With hunters and mountain bikers sharing the same woods at certain times of the year, thoughts have turned to a rather unlikely hero — Rodney Martinez. Martinez is a hunting guide in Espanola, N.M.
But three years ago near the beginning of hunting season in the Santa Fe National Forest, Martinez was out with some family members scouting the area for elk.
Around the same time, two mountain bikers from New Hampshire were having some trouble trying to fix a flat on the dirt roads of the national forest. Martinez and clan came upon the couple. They stopped and offered some assistance. It turns out the bicycle pump the couple had was not working.
The hunters didn’t happen to have a spare bicycle pump in the vehicle. However, Martinez did have a portable compressor at home. After suggesting to the couple they camp nearby and he would bring the compressor in the morning, the scouts were off.
The couple — Jan Duprey and I — spent a stormy night in a tent wondering if the compressor would come.
Hunters Are Good Samaritans
Not only did it come the next morning, but so did fresh water. The only thing missing were bagels and coffee, but it wasn’t the time to complain.

Fixing a flat led to a chance encounter with elk hunters in the forests of New Mexico. Jan Duprey photo.
So, the moral of the story is that not every hunter is a beer-guzzling, shoot-at-everything-that-moves, “Soldier of Fortune” reading fool. On the flipside, not every mountain biker is a margarita-swilling, ride-wherever-I-damn-well-please, comic book reading fool.
Mountain bikers and hunters must be aware of each others’ activities in the woods. It’s only a matter of time before the two cross paths. Though the sight of seeing armed people in the woods might strike fear into your cycling heart, they’re not out to get you. They are, for the most part, out to get a deer or moose — so, don’t dress like one. Be safe and wear hunter orange to be seen.
The diminutive Jan and I were on an extended mountain bike trip. The Great Divide Mountain Bike Route, mapped out by the Adventure Cycling Association in Missoula, Mont., stretches 2,465 miles along the Continental Divide from Canada to Mexico.
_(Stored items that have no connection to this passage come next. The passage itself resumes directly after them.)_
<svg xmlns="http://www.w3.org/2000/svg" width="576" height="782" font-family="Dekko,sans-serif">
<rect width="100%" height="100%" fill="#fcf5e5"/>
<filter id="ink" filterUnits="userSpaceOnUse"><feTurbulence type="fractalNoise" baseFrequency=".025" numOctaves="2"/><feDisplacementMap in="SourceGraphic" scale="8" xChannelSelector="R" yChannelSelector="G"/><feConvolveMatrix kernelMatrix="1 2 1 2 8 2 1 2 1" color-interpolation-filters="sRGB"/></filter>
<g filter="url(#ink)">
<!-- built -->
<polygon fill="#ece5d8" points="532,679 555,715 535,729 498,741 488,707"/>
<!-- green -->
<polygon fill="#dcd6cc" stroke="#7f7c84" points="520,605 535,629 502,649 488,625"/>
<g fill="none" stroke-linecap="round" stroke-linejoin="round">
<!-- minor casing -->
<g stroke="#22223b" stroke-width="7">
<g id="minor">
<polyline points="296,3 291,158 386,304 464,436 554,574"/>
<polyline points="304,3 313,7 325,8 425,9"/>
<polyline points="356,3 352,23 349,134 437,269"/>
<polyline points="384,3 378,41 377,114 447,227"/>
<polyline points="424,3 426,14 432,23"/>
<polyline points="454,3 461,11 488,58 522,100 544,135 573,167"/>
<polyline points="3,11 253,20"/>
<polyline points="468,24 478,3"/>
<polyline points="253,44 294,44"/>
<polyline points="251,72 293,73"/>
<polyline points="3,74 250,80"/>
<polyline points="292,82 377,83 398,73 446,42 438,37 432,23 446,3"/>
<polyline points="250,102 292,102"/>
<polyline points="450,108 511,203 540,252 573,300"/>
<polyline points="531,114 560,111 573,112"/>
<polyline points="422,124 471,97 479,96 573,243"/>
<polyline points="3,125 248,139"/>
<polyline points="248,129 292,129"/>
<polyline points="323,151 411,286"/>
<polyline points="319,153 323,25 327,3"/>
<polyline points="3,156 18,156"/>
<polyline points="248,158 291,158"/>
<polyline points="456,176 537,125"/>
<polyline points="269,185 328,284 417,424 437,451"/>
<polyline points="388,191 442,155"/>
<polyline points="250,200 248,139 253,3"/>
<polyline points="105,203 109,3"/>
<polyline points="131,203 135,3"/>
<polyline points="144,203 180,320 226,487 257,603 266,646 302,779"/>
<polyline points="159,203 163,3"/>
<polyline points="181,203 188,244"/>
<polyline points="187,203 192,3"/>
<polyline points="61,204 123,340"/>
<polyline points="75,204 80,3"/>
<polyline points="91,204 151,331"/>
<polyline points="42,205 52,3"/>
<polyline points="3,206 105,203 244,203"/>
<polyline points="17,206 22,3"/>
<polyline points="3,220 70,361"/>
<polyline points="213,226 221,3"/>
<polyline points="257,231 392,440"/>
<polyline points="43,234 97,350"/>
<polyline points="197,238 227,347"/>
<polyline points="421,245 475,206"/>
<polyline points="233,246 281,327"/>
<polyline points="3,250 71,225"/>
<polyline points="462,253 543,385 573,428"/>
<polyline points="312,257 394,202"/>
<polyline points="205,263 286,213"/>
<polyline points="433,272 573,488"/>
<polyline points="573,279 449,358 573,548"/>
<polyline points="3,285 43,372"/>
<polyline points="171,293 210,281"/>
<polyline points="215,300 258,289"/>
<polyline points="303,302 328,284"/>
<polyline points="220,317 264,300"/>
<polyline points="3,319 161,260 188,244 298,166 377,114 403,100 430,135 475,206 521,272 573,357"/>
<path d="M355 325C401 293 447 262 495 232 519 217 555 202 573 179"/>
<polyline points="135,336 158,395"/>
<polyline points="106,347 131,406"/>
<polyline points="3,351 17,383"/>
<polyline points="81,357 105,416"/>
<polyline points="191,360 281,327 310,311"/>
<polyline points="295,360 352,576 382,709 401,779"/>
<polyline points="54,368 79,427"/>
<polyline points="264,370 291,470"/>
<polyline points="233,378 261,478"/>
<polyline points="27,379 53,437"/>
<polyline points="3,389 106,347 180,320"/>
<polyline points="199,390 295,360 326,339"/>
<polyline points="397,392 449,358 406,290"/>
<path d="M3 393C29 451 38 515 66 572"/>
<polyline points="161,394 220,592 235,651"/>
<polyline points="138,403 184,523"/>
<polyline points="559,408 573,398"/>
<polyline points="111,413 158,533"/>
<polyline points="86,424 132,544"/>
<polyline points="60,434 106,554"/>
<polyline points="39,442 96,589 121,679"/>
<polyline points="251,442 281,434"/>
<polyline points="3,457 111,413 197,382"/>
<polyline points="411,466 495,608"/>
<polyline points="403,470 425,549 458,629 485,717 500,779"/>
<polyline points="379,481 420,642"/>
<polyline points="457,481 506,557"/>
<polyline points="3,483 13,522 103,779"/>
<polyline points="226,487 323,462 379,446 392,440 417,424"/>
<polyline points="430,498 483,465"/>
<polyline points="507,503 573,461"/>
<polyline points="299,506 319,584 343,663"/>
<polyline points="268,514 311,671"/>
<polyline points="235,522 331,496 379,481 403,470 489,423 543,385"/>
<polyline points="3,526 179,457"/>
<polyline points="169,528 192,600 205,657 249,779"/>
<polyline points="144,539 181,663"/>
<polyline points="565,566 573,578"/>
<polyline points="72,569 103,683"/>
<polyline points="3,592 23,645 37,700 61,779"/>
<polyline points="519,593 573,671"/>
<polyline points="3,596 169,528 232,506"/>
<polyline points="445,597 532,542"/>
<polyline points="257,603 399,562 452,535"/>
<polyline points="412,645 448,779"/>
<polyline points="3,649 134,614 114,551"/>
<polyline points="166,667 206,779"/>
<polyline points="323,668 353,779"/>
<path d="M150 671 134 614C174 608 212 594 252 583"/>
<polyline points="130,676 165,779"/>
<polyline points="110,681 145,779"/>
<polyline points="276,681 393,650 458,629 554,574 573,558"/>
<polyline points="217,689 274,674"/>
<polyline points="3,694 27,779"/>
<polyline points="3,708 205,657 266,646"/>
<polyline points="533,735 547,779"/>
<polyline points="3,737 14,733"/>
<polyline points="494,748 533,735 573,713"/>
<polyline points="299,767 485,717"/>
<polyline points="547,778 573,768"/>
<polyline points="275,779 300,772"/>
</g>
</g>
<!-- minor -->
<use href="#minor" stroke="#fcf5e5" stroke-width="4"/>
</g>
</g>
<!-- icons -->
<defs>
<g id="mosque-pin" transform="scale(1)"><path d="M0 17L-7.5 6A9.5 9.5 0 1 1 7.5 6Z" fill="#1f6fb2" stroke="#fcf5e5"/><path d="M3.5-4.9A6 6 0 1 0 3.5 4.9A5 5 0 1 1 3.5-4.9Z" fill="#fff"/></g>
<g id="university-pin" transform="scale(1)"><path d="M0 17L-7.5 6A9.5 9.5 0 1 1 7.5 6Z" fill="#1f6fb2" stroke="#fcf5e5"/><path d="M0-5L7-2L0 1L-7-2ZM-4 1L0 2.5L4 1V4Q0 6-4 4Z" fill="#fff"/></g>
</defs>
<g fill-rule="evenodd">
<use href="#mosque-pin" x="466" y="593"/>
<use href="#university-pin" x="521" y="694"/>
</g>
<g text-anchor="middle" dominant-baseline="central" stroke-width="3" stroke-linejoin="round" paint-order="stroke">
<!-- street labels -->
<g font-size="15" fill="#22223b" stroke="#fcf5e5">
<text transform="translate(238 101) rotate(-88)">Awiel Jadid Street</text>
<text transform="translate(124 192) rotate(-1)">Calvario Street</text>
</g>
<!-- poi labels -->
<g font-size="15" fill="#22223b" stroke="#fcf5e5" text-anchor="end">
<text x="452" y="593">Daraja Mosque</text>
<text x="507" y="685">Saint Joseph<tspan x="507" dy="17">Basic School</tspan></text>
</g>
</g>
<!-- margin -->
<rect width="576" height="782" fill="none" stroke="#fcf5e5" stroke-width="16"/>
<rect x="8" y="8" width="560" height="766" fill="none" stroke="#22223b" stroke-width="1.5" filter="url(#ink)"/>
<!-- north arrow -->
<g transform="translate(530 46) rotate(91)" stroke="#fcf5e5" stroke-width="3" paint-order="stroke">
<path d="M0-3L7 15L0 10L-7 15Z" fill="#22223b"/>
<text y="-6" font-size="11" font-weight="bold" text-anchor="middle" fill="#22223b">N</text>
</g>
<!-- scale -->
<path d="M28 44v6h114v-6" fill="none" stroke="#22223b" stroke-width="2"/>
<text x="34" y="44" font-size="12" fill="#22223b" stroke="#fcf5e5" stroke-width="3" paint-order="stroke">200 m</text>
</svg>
The route follows a combination of fire access roads, 4-wheel-drive trails, occasional paved sections and singletrack. It crosses the Continental Divide about 29 times and traces the ridge of the Rocky Mountains through Montana, Idaho, Wyoming, Colorado and New Mexico. We were riding it together.
Sharing the dirt roads with hunters never entered our minds during the planning stages of the 11-week trip. It wasn’t until we hit southern Colorado and saw a couple of guys with binoculars in a pick-up truck scanning the landscape that we learned it was game season. They were searching for antelope, their bows and quivers in the rig.
Luckily we had wrapped our sleeping bags in orange plastic bags for the trip which we put on top of our bike trailers. We felt visible. That must have been why the camouflage-wearing drivers would slow down as they neared us, open their window and always ask us, “Seen any elk?” Maybe yes. Maybe no.
The Kindness Of Bowhunters
Though sometimes we may have skirted the truth about what we had seen, we were grateful for the kindness of bowhunters when winter seemed to arrive a bit too early.
One day the dirt roads and pine groves of the national forest were assaulted with nasty hail and we had nowhere to go to seek shelter, except by unburdening ourselves to the kindness of strangers in a nearby trailer. Looking like two drowning rats, we approached the camper. I knocked on a door and asked of the unseen if we could get out of the rain by standing under the door’s awning.
“Yeah,” said a voice.
In moments, an arm protruded through the door holding a few towels. A voice told us to dry off and come in where one shivering biker was immediately wrapped in blankets as one of the camper residents cooed, “You poor little thing.”
Plied with coffee and muffins, we were befriended by these bowhunters. The storm abated. We were invited to stay.
For dinner we consumed last year’s harvest: elk burgers with green chilies.
And everyone washed it down with beer and margaritas.